Q-banding can be useful to confirm the presence of Y material or when studying the known polymorphic regions.
What is a disadvantage of Q-banding over G-banding?
Quinacrine dye requires fluorescence microscopy for visualisation and the staining is prone to fading with time.
Advantages and disadvantages of DAPI
Advantages: Only staining technique that highlights 15p, quick protocol.
Disadvantages: Fades quickly therefore no permanent preparation.
What is DAPI?
a fluorescent dye with DNA affinity for A + T-specific binding. Chromosomes stained by DAPI alone exhibit Q-band like fluorescence along the length of the chromosomes, but with prominent staining of the heterochromatic regions of chromosomes 1 and 16.

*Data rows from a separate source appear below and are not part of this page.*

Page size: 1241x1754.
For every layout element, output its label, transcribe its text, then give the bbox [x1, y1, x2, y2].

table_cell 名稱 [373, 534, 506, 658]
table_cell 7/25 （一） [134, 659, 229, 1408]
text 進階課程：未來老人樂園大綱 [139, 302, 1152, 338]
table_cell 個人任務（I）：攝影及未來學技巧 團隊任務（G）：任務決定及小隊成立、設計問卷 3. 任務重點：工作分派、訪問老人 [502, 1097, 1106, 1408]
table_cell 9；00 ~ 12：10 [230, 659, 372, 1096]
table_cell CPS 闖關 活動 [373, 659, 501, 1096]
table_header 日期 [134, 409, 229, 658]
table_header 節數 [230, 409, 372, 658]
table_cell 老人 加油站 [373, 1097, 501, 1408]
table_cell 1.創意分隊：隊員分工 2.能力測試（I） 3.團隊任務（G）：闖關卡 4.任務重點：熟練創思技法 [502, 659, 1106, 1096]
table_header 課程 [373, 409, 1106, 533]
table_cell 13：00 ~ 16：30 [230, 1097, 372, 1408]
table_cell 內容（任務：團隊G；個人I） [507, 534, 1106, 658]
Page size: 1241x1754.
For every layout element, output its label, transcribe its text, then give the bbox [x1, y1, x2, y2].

Describe some uses of DAPI
Staining pattern highlights the following bright blue: 1qh, 9qh, 16qh,Yqh, distal short arm of chromosome 15. The rest of the chromosomes stain pale blue.Polymorphisms- as for C banding; 15p polymorphisms and identification of markers that satellited, e.g. dic(15) or idic(15).
What is Bloom syndrome?
Rare, autosomal recessive disease ass. with primordial dwarfism, sun-sensitive skin lesions, characteristic facies and immunodeficiency, azoospermia in males /POF in females.
Dysfunctional BLM no longer prevents SCEs after DNA damage leading to hyper-recombinability and high spontaneous SCEs frequently observed up to 10x more than normal individuals.
What are sister chromatid exchanges (SCEs)?
SCEs: occur spontaneously, distribution non-random. They are a reciprocal exchange of genetic material from two identical chromatids following their duplication in S phase of the cell cycle. Normal human cells have 5-8 SCEs per mitosis.